I stowed away a fair bit. Films that would inspire, would sharpen the intellectual batteries, would amuse, would withstand the repeat factor, and would continue to charge the imagination when nothing else would. There was also “homework” to consider, so a few of those ended up with me as well, though most of the required viewing is still back in Oregon awaiting orders to re-enlist for duty.

So what did make the cut? Obvious favorites, to be sure: Seven Samurai, Blade Runner (in all its permutations), Goodbye, Dragon Inn, Le Samurai, Heart of Glass, The Conformist, Curse of the Demon/Night of the Demon, Suspiria, the Sergio Leone westerns, Bad Timing, The Thin Red Line, The Searchers and some other Ford/Wayne westerns, The Wild Bunch, a whole lot of Mario Bava and other European horror films from the 1960s, Barry Lyndon, some Godard, some Truffaut, a couple of Japanese horror films, a couple of samurai films, all of the Val Lewton films, and Lifeforce.
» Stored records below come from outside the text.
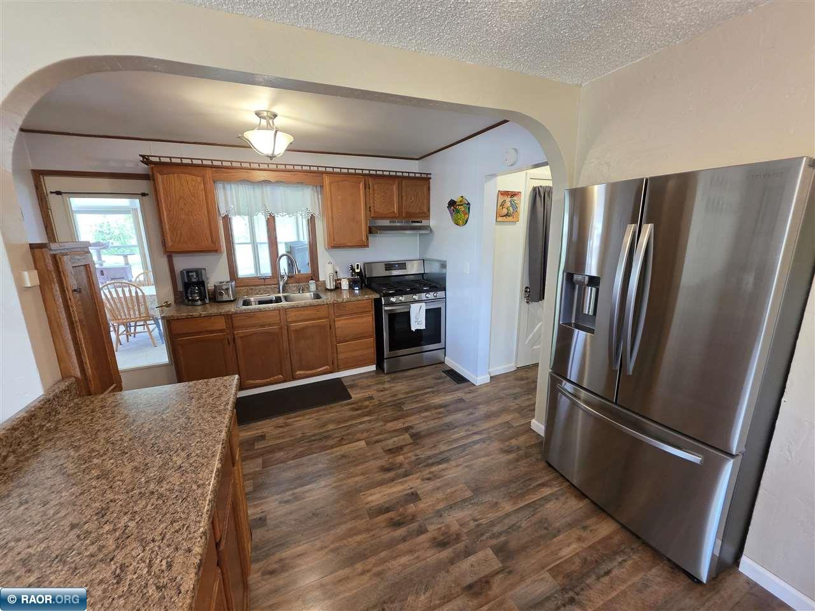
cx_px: 408
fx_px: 306
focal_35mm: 13
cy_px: 306
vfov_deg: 89.9
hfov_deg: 106.2
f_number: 1.9
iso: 320
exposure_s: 1/60
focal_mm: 2.2
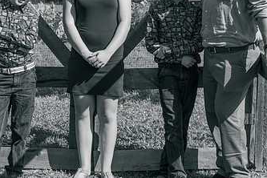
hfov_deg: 21.6
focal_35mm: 94
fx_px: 697
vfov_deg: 14.4
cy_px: 24
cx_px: 83
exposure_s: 1/320
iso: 200
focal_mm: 36
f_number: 9
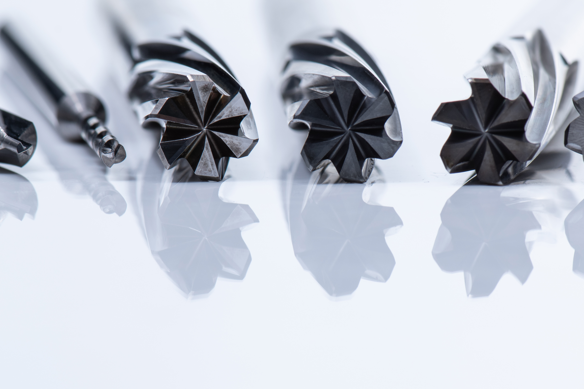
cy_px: 238
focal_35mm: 224
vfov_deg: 6.1
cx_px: 353
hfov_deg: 9.2
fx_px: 3628
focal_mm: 105
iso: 100
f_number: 13
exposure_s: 1/10
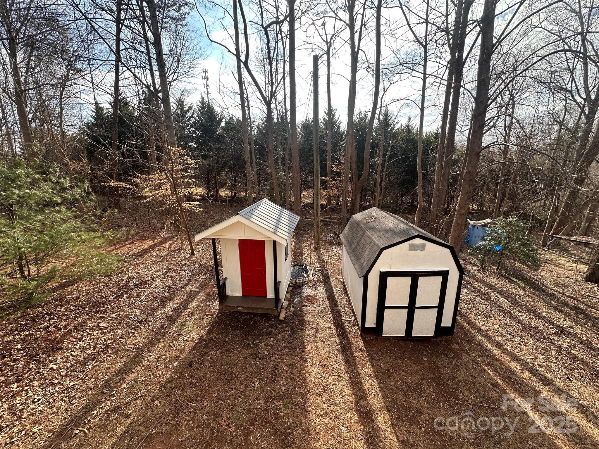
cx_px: 300
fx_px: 242
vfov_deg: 85.7
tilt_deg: -14.1
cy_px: 224
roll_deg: +0.5
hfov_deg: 102.1
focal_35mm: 14
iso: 40
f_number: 2.2
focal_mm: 2.22
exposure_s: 1/567
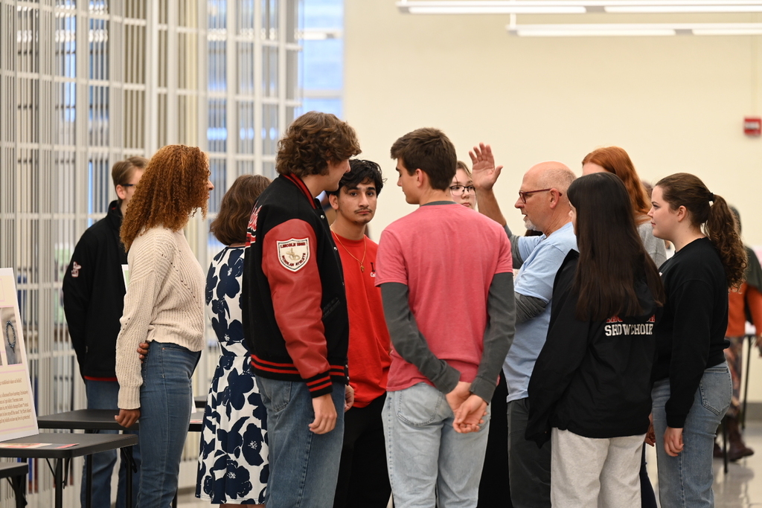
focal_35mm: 175
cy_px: 254
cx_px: 381
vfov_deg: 7.8
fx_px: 3704
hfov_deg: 11.7
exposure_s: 1/160
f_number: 3.5
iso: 1250
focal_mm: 175
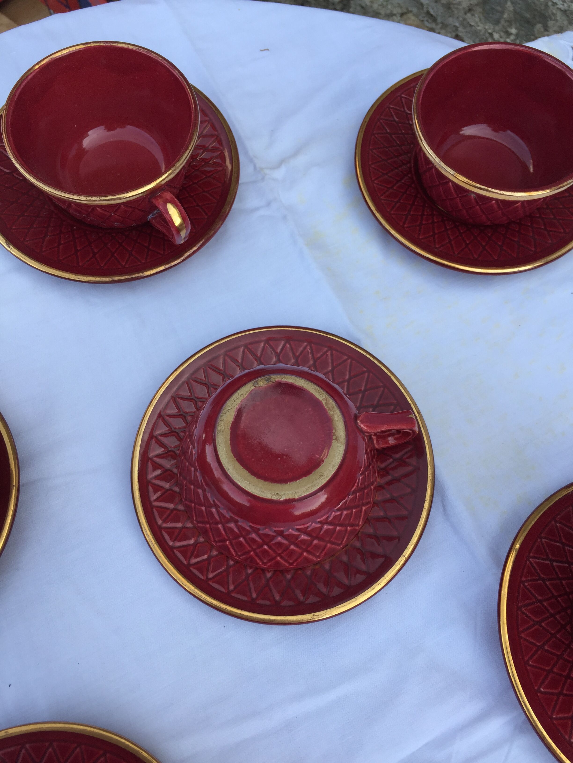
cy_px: 382
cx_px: 286
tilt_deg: -69.6
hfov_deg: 48.2
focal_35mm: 29
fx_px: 640
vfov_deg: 61.7
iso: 32
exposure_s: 1/391
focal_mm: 4.15
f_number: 2.2
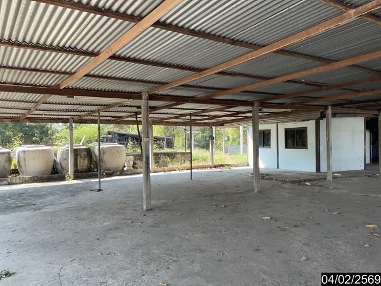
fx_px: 319
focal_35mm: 29
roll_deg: +2.1
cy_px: 143
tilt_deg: -1.3
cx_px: 190
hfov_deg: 61.7
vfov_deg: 48.2
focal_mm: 3
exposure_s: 1/120
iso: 20
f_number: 1.8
Yes, Lifeforce, the craptacular 1985 Tobe Hooper movie. I also tossed in Marcel Carné’s Children of Paradise because I’ve never seen it (an embarrassing admission) and what better time to watch it than when abroad and more likely to have a little time to spare for a 190 minute masterpiece. I’d received the Criterion Collection disc for a review that never panned out and was always waiting for that appropriate rainy day. Well, it took a few years and me having to leave my abode to do it, but I plan on watching it soon.

When planning my exile, I’d expected to watch plenty of films. I purchased a good, compact traveling case and stuffed it with digital goodies. Much to my surprise, my old ways have sort of kicked in again. I haven’t watched much. The first month we were too much on the go, getting acclimated to traveling again. But this last month we’ve been stationary, so we managed to watch The Devil’s Backbone, The Wicker Man (the original 1973 Robin Hardy film not the LaBute/Cage carnival of guffaws) and a couple of nights ago I settled into the Lewton/Robson film The Ghost Ship. More about that last one in a near-future post.

This new, more accommodating style of traveling is weird. I’m not complaining, mind you. But it’s still weird to have the luxury of being seemingly so far from “home,” so far from the familiar and yet be so connected. It’s not exactly like I’m in some mountain retreat at the moment, so I’m not too worked up about it. But it does make me wonder that if I was on a real desert island, I think watching a movie would be the last thing on my “to-do” list.